I have some Klipsch RB81 bookshelves and a RC62 center and will be using a 92" projection screen. How should I place the speakers in relation to the screen for optimal results? 

Some examples:
1) Mount the speakers with wall mounts, bookshelves to either side of the screen and center channel just below all firing parallel to the floor.
2) Use stands and keep all the tweeters on the same plane and in line with ear height.
3) Use stands or mounts for the bookshelves and have them centered on either side of the screen and tilted down so that the tweeters fire inline with ear height. Center would be below the screen either stand or wall mounted and angled slightly.

I know from past experiences with normal TVs and speakers that were too low it sounded like the movies were coming out of the floor rather than the screen. Any suggestions would be appreciated. Also the benefits/drawbacks personal experiences of speaker stands vs wall mounts would be nice.


----------



## bpape (Sep 14, 2006)

Keep the L and R somewhere between seated ear level and screen center.

Bryan


----------



## tonyvdb (Sep 5, 2007)

This is how THX recommends you set up your speakers for optimal performance. HERE


----------



## MatrixDweller (Jul 24, 2007)

tonyvdb said:


> This is how THX recommends you set up your speakers for optimal performance.

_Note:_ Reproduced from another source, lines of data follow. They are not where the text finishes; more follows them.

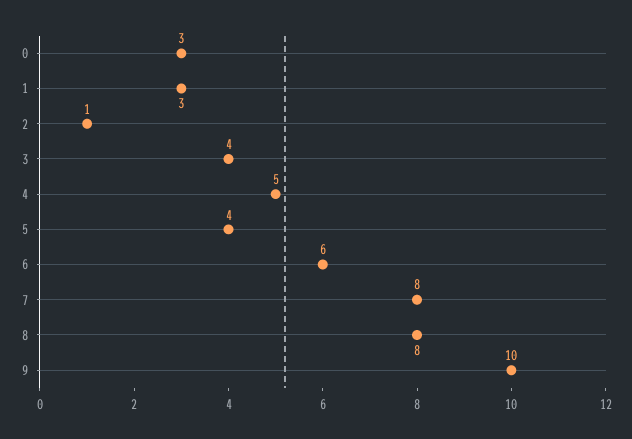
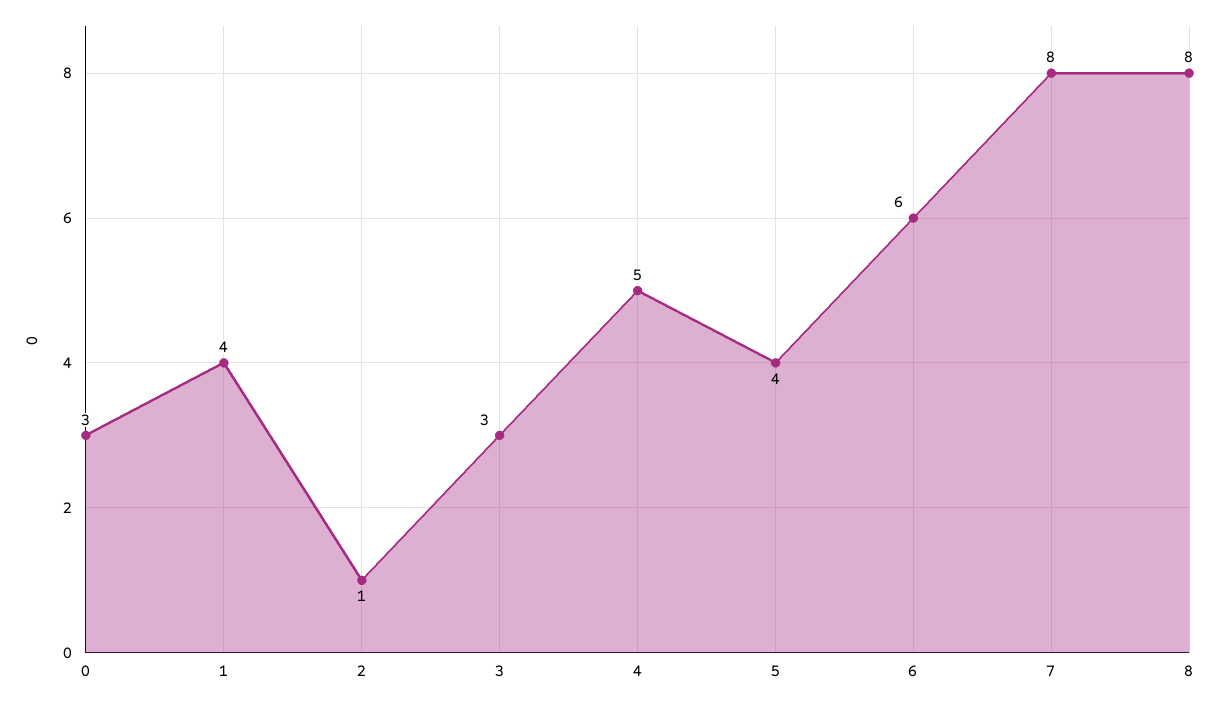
1: 3 -> 4
3: 4 -> 3
9: 10 -> none

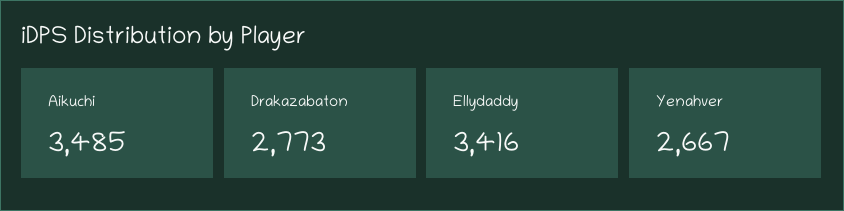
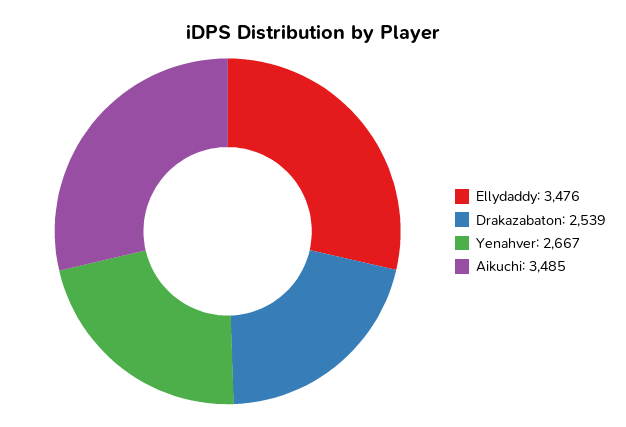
Drakazabaton: 2773 -> 2539
Ellydaddy: 3416 -> 3476

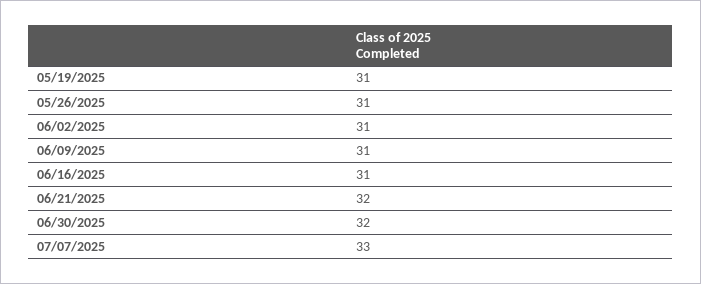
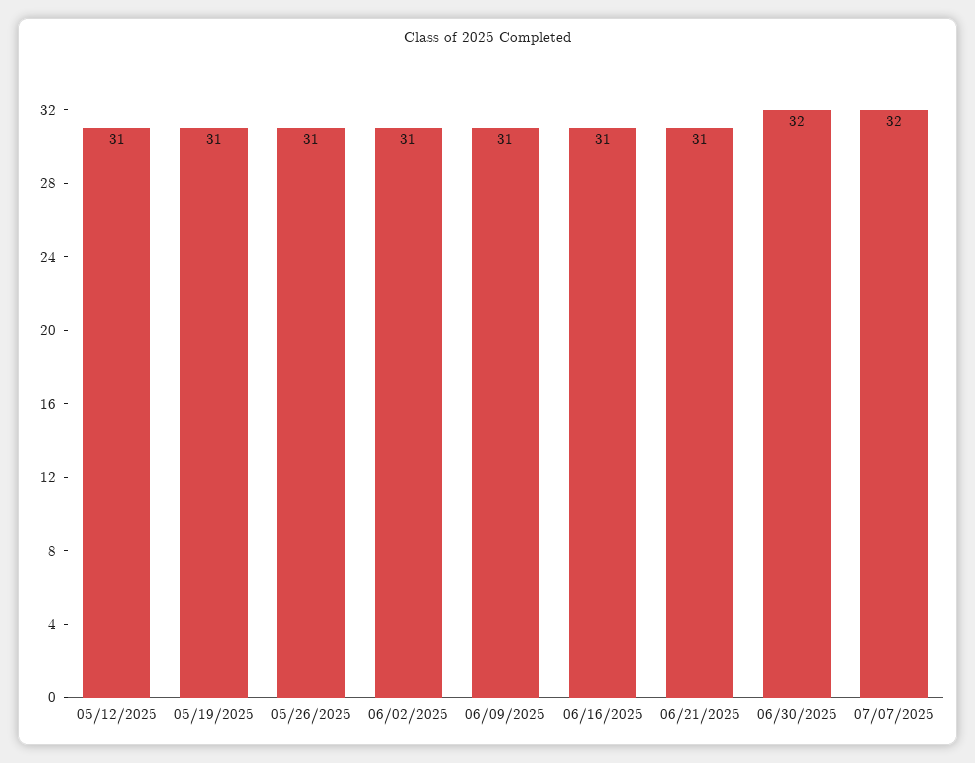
06/21/2025: 32 -> 31
07/07/2025: 33 -> 32
05/12/2025: none -> 31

HERE


The overhead shots don't really give a good idea on how to place them vertically. I would think logically you'd want them centered on the sides somewhat so that it would sound like it was coming out of the screen. I think I will play around a bit resting them on cinder blocks at varying heights.


----------



## tonyvdb (Sep 5, 2007)

You need to always keep the fronts at ear level when seated the sides and surrounds should be placed at head hight when standing and tilted down.


----------



## gullfo (Nov 25, 2006)

in general, keep the speaker-to-listener vertical angle to 10° or less, although the side and rear speakers can typically be a bit higher because the bulk of program content comes from the front speakers.


----------



## MatrixDweller (Jul 24, 2007)

Would it be better to place them so that the tweeter is at the center of the screen height and then tilt them down so that they fire to the listener's ear? I have them set up now on temporary stands (http://www.hometheatershack.com/photopost/watermark.php?file=1034) and resting on the stage. The tweeter are about ear level give or take a few inches and are inline with the center channel's high frequency driver. It sounds ok so far.


----------



## gullfo (Nov 25, 2006)

usually there is an "acoustic" center on the speaker - somewhere between the high/low/mid frequency drivers and you can draw your line from there. that said, if the tweeter is in line with your ears, then you're probably just fine because after several feet, the dispersion on the high frequencies will likely mask any small differences in elevations (except if you, or the speakers, are sitting in locations were modes, SBIR, or other reflections cause anomalies in the response, or if you have highly directional speakers).


----------